In a 5-4 vote, the regional district board sided with a compensation consultant’s recommendations to increase pay for municipal and area directors but to decrease the annual wage of the board chair.
Maurice Lamb reviewed pay, benefits and expenses of board members by comparing other districts and municipalities in B.C. He concluded remuneration levels should be bumped to equal those of the Central Kootenay, where directors are highest paid among those studied.
As of Jan. 1, 2015, municipal directors will receive $12,072, electoral directors $31,128 and the board chair $29,604. At present, these positions pay $10,377, $20,709 and $33,161 respectively.
At the last committee of the whole meeting, directors considered the recommended bumps a little on the high side. Some members changed their tune on Tuesday.
Area B director Jim Gillis said Lamb’s recommendations warranted further consideration. As opposed to passing a self-serving resolution, he said pay hikes will benefit the new board members who come out on top in the next municipal election.
“It doesn’t involve us,” Gillis said.
Courtenay director Manno Theos feels people could stomach the amounts discussed at committee of the whole, where he thought a compromise was reached whereby municipal directors would receive a second-year amount of $11,000.
“Now we’re pumping it up,” Theos said. “I think people are going to have an issue with that.”
Fellow Courtenay director Starr Winchester also favoured the $11,000 second-year rate, which Comox director Tom Grant had recommended. She cannot accept a 20-per-cent increase for municipal directors.
Cumberland director Gwyn Sproule is not comfortable voting for a raise of this magnitude for electoral area directors.
While the public might not like the idea of voting yourself a raise, Courtenay director Jon Ambler said the actual numbers represent tiny amounts of money.
“It’s a perception issue. If you think $600 will fill my pockets, it won’t,” Ambler said, referring to the recommended one-time adjustment of $11,000 minus the present municipal director rate of $10,377.

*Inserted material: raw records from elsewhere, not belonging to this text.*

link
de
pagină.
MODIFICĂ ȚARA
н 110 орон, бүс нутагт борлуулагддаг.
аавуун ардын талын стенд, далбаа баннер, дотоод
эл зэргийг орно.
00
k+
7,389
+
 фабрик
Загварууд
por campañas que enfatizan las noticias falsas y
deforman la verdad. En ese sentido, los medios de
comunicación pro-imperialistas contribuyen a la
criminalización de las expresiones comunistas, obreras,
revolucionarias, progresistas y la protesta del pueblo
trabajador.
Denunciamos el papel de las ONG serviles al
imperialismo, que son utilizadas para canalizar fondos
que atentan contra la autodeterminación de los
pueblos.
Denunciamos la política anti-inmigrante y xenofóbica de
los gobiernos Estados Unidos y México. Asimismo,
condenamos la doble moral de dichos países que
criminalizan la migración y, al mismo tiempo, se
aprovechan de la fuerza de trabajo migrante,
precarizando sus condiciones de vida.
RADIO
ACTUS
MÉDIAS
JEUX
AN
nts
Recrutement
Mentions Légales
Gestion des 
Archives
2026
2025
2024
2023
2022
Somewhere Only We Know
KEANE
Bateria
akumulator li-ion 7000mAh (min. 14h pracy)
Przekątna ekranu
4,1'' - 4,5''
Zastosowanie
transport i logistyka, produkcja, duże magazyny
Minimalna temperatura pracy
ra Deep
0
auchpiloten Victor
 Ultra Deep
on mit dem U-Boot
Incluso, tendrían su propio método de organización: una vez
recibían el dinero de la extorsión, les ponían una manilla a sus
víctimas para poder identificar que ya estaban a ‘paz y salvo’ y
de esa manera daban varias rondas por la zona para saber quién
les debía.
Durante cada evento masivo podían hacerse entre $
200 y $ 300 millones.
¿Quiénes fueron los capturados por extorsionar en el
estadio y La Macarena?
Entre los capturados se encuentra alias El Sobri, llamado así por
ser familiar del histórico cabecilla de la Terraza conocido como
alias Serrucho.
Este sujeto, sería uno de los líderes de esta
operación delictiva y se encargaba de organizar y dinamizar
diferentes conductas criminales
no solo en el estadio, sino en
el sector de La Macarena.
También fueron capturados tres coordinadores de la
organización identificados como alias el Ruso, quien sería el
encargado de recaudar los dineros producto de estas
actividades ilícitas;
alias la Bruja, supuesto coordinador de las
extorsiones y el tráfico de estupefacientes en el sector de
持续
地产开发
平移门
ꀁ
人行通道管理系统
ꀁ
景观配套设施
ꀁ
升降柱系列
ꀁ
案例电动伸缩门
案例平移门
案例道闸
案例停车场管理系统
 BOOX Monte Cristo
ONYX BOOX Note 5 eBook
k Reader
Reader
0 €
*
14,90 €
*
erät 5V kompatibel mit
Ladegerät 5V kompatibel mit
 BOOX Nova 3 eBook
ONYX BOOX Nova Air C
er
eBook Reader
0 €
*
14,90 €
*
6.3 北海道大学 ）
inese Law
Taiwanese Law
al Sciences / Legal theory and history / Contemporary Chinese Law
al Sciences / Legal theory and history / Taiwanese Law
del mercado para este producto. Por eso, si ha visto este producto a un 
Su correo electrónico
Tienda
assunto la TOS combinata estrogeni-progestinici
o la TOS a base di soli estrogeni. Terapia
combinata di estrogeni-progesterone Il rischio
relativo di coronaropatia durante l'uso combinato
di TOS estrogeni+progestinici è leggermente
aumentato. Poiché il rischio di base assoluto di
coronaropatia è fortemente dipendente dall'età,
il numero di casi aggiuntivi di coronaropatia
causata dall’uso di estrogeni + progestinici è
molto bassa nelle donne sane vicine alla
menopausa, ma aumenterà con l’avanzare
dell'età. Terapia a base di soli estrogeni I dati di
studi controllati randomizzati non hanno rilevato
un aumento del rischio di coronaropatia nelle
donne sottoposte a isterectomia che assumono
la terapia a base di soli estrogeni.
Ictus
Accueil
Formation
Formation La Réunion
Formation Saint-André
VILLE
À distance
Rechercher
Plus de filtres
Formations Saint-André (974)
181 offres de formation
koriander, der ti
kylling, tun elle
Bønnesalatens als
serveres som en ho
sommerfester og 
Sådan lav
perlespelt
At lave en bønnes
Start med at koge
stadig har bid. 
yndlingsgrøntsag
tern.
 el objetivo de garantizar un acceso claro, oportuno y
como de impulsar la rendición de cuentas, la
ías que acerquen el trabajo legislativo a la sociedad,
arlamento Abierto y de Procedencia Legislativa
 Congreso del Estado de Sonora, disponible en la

He compared remuneration to income tax — just because something is unpopular doesn’t mean it’s wrong. Ambler suggests diversifying, as opposed to underpaying politicians, will attract younger people to the board.
“I think it’s time to step up,” said Area A director Edwin Grieve, who temporarily relinquished his position as board chair to freely discuss the sensitive issue of remuneration.
As it stands, annual pay for the board is roughly .022 per cent of the $56,538,459 district’s annual budget, Grieve noted.
Ambler, Gillis, Grieve, Comox director Patti Fletcher and Area A director Bruce Jolliffe voted in favour of a remuneration bylaw to implement the changed amounts. Grant, Winchester, Theos and Sproule were opposed.
The last remuneration review was conducted in 2006 before the Comox Strathcona Regional District was dissolved.
The board voted in favour of conducting surveys with comparable municipal, regional district and other organizations every six years.